◆ EXTRACT:
▼▼▼
Intended Audience: Homeschool, Private School, Ages 15 to Adult

Last Fall we announced we were working on a new Physics textbook project with Dr. David Snoke and we are happy to announce it is now available. For those of you who had a near-death experience with physics in high school or college—read on. This is not your typical physics textbook. Dr. Snoke takes an integrated approach by teaching physics in the context of Judeo/Christian theology, philosophy and western culture. This book may not be a big hit in the public schools where science is only taught in the context of naturalism, but we think private schools and homeschoolers will find this a refreshing alternative to the standard fare. In fact many of you who studied traditional physics may enjoy revisiting the topic in a new context with Dr. Snoke.

Dr. David Snoke is an Associate Professor of Physics and Astronomy at the University of Pittsburgh. Several years ago he was asked by a homeschool group to teach a physics course for high schoolers. What started as a single class has developed into a new high school textbook and a new integrated approach to teaching physics.

This book is intended for a single year-long course of high school physics or an introductory course of college physics. It presents an overview of the entire subject of physics. This book is not just another version of the standard introductory physics text; it is an entirely new approach to physics. Some educators will find it surprising that the book leaves out, or treats in very brief fashion, several topics that are covered extensively in typical physics books, such as inclined planes, springs, etc. The reason is there are two kinds of physics courses. One type of course answers the question, "What introductory material should an engineer or science major in college study?" A second type of course answers the question, "What should every educated person know about physics, assuming that he or she never studies physics again?" This course is designed to answer the second question. As such, it spends a large fraction of the time on modern physics, the types of questions that modern physicists actually think about.

Some educators will find it surprising that many fairly advanced topics of philosophy and Christian theology are included in this course. Is this appropriate for high school or college students? Absolutely. Why should students be experts in machinery and equations and unlearned in related philosophical and theological questions? Historically, physics and philosophy have interacted strongly under the name Natural Philosophy, hence the title of this book.

The interaction of the Bible and science has been a central ingredient of the development of natural philosophy in the Western world, and this interaction still affects the politics of science and education in the United States today. Knowing what the Bible says, and does not say, is essential for understanding this debate. Warning: controversy is what makes philosophy interesting. Dealing with controversial matter, however, means taking positions that some people will not like. Instead of shying away from these issues, the student is encouraged to study the issues further. Wisdom comes from taking the time to understand controversial issues, not avoiding them.
▲▲▲
◆ DATA FOR ANALYSIS:
▼▼▼
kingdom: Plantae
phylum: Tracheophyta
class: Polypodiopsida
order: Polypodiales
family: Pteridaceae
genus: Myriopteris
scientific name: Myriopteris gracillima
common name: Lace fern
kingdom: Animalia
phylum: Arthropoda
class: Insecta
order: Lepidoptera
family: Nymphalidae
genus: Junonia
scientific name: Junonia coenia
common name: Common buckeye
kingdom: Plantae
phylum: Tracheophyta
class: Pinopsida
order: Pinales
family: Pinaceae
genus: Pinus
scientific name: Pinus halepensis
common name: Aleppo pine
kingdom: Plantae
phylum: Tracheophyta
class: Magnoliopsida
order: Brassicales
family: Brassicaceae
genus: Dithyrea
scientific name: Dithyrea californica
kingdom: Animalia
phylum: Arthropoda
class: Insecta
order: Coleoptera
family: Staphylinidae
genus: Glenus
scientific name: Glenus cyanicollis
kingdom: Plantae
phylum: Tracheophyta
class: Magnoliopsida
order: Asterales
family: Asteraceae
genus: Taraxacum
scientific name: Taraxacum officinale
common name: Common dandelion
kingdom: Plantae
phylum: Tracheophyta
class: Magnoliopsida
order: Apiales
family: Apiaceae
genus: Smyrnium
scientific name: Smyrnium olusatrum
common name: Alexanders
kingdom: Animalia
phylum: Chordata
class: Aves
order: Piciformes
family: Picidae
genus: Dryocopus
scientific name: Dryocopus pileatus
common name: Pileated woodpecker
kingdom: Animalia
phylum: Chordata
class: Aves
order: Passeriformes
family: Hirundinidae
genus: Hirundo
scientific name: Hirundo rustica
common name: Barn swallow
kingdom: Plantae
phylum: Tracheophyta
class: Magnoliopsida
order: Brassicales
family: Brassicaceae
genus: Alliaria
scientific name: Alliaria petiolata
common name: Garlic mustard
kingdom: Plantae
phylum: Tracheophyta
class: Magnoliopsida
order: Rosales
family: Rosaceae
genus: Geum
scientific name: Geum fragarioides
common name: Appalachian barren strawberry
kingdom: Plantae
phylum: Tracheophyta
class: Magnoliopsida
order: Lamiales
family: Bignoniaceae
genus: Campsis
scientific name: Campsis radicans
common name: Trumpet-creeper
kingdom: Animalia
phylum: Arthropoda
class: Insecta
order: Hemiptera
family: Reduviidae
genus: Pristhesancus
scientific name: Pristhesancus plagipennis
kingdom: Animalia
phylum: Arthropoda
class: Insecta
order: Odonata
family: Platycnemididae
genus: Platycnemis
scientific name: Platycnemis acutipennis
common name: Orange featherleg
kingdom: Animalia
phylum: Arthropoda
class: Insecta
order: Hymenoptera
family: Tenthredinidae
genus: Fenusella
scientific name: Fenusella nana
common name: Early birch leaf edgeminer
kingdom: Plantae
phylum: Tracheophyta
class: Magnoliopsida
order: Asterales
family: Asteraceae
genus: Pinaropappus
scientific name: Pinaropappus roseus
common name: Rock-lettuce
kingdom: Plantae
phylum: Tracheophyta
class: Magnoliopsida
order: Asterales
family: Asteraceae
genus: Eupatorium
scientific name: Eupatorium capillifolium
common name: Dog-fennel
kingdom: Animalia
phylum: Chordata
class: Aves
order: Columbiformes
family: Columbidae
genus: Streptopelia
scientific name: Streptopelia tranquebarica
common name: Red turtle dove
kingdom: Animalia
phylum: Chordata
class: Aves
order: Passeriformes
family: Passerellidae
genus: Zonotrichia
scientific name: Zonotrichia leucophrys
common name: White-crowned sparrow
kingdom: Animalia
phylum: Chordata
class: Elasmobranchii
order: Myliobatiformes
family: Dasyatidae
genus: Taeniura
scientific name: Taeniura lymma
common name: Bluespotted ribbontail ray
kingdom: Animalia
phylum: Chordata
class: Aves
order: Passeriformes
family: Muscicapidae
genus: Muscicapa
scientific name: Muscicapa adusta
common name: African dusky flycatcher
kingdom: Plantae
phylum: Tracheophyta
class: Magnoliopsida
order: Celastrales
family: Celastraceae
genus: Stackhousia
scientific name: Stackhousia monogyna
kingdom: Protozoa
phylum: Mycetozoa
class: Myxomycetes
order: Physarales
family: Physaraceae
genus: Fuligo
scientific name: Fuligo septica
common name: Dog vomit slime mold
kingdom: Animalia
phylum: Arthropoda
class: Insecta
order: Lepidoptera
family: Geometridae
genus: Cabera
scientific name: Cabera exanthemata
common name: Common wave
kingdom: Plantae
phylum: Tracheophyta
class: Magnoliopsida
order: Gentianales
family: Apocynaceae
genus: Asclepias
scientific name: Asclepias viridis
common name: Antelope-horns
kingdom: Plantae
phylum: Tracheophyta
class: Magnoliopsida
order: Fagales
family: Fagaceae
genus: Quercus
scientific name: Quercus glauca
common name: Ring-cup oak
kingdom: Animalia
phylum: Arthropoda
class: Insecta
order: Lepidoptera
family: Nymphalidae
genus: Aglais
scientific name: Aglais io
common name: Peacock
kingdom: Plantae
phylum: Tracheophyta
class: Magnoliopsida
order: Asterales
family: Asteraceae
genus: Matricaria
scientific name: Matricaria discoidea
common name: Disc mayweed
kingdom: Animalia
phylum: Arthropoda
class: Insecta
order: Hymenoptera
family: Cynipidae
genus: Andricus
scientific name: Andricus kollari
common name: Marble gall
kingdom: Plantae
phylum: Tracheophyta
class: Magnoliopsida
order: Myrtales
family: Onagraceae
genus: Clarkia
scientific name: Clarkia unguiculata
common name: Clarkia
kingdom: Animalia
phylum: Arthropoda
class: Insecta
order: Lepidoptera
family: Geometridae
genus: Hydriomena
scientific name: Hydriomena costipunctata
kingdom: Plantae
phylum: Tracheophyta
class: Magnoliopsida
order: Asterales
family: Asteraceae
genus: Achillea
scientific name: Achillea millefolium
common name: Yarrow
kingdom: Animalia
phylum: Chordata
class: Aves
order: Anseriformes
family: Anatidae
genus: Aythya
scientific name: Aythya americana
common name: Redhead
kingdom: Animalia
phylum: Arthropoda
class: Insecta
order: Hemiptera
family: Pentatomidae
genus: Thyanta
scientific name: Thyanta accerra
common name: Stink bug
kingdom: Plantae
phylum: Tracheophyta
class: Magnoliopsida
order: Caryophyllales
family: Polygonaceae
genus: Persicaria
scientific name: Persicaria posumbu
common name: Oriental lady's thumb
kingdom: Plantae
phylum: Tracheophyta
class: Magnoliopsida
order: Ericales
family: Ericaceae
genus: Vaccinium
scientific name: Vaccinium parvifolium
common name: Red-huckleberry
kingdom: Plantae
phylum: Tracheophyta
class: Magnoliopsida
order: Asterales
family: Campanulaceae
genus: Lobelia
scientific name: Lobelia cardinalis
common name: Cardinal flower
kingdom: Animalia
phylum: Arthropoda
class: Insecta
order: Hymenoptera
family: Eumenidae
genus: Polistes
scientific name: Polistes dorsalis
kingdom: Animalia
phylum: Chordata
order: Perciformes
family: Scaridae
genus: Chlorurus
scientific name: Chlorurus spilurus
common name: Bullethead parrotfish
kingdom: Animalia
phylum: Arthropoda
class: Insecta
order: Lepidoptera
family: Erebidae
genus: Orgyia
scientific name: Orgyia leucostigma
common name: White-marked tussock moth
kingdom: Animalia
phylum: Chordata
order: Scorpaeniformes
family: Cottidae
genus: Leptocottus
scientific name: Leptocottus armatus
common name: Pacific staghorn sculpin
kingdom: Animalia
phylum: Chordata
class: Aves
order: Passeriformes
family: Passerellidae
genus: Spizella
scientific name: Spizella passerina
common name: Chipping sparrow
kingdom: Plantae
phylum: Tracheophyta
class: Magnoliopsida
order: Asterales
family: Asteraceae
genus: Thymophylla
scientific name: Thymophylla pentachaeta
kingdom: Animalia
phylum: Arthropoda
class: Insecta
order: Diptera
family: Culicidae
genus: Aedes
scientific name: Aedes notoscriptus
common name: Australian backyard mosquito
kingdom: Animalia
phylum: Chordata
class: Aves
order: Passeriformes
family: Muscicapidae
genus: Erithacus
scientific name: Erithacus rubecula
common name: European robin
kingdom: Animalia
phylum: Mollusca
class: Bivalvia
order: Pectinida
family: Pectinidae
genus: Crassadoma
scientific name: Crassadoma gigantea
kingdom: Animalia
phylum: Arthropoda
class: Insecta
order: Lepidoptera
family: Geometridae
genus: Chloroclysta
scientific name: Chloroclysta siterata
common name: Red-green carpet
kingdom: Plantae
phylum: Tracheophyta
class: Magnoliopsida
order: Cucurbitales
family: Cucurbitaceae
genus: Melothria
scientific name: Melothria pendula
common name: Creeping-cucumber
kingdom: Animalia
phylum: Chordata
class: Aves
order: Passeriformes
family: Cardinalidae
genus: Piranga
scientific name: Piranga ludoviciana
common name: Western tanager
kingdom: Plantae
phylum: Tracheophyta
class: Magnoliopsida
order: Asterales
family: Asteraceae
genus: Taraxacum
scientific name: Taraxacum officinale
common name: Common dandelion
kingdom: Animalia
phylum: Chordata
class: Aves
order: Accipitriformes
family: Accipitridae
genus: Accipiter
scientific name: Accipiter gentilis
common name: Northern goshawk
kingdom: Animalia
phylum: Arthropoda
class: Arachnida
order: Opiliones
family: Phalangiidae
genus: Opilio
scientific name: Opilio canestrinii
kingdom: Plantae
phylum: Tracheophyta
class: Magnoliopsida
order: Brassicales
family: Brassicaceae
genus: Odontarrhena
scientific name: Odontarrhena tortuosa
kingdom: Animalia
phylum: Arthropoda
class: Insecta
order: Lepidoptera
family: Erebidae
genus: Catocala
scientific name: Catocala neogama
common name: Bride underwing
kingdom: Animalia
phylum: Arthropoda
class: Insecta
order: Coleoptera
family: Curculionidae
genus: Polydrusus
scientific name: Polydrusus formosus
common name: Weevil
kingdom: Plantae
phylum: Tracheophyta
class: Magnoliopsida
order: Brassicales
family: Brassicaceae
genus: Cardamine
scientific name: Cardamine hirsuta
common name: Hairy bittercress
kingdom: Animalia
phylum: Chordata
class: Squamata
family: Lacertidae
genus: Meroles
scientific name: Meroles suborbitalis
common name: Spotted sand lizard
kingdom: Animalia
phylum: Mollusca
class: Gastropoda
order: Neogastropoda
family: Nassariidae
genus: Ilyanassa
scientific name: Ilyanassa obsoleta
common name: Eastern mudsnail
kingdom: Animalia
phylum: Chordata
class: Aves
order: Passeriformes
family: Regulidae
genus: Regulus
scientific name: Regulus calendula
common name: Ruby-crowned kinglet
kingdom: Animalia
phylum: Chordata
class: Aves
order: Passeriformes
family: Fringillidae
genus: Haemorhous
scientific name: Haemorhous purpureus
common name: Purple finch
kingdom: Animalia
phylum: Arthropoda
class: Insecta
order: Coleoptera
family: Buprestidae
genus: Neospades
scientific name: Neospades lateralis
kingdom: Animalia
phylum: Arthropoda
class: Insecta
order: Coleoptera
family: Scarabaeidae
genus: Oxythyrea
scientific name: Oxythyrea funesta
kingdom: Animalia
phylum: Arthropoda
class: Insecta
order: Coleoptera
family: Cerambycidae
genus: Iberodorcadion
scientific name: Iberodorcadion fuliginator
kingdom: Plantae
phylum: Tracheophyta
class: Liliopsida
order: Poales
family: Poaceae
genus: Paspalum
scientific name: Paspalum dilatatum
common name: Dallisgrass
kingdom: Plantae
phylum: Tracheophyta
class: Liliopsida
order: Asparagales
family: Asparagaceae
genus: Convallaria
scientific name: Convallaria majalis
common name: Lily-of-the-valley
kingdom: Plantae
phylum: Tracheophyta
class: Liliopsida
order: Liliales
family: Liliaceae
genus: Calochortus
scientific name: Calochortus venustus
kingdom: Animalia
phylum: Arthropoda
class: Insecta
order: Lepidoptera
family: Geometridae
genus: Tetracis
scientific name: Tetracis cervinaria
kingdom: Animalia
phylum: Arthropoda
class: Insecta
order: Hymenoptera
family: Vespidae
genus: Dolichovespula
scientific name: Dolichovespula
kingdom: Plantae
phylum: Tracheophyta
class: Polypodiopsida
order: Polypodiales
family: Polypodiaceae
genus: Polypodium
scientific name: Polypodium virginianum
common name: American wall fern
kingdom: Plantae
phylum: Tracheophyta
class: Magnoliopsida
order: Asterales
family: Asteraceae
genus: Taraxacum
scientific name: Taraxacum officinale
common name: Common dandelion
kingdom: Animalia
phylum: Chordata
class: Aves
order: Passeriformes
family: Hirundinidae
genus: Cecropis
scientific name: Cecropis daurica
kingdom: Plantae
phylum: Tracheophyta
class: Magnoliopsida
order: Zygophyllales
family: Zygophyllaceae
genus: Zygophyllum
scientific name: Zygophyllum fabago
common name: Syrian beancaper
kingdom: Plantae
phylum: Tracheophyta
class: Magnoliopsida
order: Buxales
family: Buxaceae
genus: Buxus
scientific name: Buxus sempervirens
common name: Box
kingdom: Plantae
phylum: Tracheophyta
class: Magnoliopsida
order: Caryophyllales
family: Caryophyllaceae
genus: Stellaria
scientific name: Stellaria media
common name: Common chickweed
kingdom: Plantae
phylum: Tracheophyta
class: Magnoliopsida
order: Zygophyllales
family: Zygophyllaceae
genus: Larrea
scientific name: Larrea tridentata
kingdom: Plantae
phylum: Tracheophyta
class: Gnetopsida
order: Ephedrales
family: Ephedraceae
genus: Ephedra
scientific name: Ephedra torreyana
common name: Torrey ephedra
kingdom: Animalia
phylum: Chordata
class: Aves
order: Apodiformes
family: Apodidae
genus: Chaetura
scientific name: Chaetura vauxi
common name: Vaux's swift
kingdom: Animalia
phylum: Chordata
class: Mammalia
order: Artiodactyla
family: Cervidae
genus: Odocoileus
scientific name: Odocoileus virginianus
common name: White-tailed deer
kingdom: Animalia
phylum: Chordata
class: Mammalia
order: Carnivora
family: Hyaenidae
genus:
▲▲▲
◆ WHAT IS EXPECTED:
In the physics textbook announcement, where is Dr. David Snoke an Associate Professor of Physics and Astronomy?

◆ ANSWER SECTION:
The University of Pittsburgh.